### Recorded data

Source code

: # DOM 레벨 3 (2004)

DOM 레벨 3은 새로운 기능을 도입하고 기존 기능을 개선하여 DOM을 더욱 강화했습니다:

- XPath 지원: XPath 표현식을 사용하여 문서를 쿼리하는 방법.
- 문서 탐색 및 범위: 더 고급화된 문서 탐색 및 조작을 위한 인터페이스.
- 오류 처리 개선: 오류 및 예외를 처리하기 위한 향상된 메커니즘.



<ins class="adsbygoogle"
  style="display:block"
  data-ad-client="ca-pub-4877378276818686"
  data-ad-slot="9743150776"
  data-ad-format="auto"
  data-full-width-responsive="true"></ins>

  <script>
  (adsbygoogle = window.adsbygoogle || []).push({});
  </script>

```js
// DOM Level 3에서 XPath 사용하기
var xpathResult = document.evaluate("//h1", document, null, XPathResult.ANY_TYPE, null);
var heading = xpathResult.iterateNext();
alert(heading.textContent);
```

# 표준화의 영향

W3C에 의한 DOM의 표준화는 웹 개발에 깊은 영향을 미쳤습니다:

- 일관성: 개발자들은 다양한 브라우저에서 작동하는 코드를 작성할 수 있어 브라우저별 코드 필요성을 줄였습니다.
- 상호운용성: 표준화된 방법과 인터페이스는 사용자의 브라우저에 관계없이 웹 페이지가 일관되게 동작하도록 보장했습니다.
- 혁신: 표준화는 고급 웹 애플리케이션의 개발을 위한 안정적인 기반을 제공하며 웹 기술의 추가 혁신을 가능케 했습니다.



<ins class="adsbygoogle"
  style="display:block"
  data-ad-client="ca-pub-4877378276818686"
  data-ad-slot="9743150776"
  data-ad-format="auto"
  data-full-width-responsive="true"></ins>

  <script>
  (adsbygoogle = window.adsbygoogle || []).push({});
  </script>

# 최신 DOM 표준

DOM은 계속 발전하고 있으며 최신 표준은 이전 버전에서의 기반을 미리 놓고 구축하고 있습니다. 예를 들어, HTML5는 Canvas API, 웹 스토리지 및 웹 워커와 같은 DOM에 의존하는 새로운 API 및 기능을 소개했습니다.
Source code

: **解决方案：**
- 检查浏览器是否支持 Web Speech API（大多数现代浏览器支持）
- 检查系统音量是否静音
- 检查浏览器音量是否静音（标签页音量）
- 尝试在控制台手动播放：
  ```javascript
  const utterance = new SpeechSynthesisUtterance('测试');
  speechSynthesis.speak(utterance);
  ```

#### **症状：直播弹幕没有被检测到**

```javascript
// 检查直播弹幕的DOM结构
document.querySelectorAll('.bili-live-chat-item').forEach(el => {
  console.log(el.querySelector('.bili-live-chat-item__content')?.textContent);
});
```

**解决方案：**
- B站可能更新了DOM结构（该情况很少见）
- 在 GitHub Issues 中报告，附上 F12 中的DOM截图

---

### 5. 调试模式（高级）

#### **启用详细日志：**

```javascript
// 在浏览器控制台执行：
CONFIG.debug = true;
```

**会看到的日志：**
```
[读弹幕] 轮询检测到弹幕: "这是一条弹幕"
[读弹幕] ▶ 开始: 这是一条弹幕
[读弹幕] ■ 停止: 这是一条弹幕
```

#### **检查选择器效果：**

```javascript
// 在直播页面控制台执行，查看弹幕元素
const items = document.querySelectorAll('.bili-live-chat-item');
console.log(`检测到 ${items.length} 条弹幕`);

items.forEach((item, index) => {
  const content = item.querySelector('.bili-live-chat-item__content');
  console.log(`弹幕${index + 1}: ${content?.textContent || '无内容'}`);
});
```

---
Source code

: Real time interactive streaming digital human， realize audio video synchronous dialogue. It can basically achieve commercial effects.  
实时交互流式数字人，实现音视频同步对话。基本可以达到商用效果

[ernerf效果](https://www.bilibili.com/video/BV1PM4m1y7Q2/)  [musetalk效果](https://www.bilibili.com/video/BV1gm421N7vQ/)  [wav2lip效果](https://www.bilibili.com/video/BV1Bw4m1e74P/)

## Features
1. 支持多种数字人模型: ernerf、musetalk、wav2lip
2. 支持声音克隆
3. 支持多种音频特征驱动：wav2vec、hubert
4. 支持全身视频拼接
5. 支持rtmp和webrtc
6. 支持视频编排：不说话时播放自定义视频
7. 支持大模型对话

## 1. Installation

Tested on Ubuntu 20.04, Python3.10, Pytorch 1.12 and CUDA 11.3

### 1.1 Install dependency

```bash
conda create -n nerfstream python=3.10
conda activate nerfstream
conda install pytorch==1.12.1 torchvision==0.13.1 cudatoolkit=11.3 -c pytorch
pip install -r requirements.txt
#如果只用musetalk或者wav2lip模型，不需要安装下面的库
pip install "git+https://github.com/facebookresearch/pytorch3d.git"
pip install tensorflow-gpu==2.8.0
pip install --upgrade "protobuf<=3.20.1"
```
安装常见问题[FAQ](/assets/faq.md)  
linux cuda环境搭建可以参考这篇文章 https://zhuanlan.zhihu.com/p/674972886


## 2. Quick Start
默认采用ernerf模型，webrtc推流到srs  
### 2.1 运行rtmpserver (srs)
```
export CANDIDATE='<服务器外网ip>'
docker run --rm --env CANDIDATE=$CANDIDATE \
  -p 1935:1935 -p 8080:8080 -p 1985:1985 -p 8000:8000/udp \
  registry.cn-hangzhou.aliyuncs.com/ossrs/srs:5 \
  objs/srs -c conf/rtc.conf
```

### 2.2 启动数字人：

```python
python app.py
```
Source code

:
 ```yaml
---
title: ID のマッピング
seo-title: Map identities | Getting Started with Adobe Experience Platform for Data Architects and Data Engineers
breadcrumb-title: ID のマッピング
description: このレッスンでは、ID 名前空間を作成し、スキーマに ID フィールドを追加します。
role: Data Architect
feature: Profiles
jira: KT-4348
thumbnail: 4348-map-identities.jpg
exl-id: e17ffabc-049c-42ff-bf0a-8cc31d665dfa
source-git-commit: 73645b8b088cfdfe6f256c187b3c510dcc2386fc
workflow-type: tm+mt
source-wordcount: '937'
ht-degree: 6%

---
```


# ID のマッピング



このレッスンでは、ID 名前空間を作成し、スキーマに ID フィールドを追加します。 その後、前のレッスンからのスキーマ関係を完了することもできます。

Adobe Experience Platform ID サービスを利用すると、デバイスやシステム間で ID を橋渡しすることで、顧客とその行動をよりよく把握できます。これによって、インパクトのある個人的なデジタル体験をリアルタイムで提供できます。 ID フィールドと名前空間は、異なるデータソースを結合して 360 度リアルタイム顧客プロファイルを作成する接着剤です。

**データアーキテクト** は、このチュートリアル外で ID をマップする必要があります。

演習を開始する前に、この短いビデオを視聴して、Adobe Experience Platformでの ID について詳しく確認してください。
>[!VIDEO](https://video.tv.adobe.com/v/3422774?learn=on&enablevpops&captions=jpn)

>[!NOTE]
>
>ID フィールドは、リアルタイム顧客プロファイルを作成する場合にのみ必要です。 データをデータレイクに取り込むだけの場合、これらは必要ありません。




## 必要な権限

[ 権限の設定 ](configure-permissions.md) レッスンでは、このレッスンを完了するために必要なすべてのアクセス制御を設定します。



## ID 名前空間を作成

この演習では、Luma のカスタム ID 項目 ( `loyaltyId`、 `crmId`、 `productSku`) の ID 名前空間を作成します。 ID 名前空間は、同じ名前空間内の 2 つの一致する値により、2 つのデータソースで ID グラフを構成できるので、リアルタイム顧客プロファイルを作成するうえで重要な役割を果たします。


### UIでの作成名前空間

### What the exercise asks
Retype exactly the lines from the first line of the records above through the line containing "- 상호운용성: 표준화된", both included, and nothing else.

### Solution for this task
Source code

: # DOM 레벨 3 (2004)

DOM 레벨 3은 새로운 기능을 도입하고 기존 기능을 개선하여 DOM을 더욱 강화했습니다:

- XPath 지원: XPath 표현식을 사용하여 문서를 쿼리하는 방법.
- 문서 탐색 및 범위: 더 고급화된 문서 탐색 및 조작을 위한 인터페이스.
- 오류 처리 개선: 오류 및 예외를 처리하기 위한 향상된 메커니즘.



<ins class="adsbygoogle"
  style="display:block"
  data-ad-client="ca-pub-4877378276818686"
  data-ad-slot="9743150776"
  data-ad-format="auto"
  data-full-width-responsive="true"></ins>

  <script>
  (adsbygoogle = window.adsbygoogle || []).push({});
  </script>

```js
// DOM Level 3에서 XPath 사용하기
var xpathResult = document.evaluate("//h1", document, null, XPathResult.ANY_TYPE, null);
var heading = xpathResult.iterateNext();
alert(heading.textContent);
```

# 표준화의 영향

W3C에 의한 DOM의 표준화는 웹 개발에 깊은 영향을 미쳤습니다:

- 일관성: 개발자들은 다양한 브라우저에서 작동하는 코드를 작성할 수 있어 브라우저별 코드 필요성을 줄였습니다.
- 상호운용성: 표준화된 방법과 인터페이스는 사용자의 브라우저에 관계없이 웹 페이지가 일관되게 동작하도록 보장했습니다.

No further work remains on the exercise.